(Extracted page text data)

──────

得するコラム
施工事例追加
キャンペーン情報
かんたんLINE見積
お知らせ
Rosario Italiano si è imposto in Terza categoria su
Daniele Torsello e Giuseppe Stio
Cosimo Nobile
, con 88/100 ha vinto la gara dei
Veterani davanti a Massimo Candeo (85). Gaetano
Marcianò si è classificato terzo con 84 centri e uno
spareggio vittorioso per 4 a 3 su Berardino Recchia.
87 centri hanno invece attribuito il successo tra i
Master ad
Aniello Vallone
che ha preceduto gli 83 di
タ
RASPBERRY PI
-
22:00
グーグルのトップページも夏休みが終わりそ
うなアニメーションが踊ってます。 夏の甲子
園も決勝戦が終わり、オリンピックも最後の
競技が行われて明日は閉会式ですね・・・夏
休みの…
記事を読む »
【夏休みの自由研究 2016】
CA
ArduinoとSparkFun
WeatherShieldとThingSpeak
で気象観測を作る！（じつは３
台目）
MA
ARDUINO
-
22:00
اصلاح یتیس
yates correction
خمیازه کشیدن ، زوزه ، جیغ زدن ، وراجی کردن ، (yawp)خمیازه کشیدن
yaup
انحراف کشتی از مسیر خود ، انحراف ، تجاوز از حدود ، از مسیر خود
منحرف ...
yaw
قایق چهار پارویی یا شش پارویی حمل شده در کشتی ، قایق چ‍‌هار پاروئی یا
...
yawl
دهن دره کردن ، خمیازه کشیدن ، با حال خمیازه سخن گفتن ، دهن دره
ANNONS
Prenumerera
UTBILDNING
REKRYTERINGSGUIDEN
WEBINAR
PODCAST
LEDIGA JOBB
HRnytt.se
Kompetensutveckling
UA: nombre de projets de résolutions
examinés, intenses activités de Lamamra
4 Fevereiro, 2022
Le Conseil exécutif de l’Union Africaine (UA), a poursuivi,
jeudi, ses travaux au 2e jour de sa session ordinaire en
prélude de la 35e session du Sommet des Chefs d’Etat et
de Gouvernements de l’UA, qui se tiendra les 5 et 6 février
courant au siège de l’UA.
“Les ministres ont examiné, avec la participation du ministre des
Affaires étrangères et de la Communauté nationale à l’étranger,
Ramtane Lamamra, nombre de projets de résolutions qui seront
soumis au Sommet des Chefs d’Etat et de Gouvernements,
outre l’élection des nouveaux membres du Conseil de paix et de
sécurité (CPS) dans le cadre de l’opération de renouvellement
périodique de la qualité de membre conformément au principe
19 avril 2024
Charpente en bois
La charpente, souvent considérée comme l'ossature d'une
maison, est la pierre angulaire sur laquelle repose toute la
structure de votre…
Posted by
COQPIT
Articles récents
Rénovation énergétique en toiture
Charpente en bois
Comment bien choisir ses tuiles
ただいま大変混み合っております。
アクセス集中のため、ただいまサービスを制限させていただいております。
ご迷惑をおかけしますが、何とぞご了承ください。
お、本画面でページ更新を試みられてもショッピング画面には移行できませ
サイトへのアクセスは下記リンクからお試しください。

──────

What to do
Count the lines above in which the word "résolutions" appears, then state only that count.

Output for this exercise
2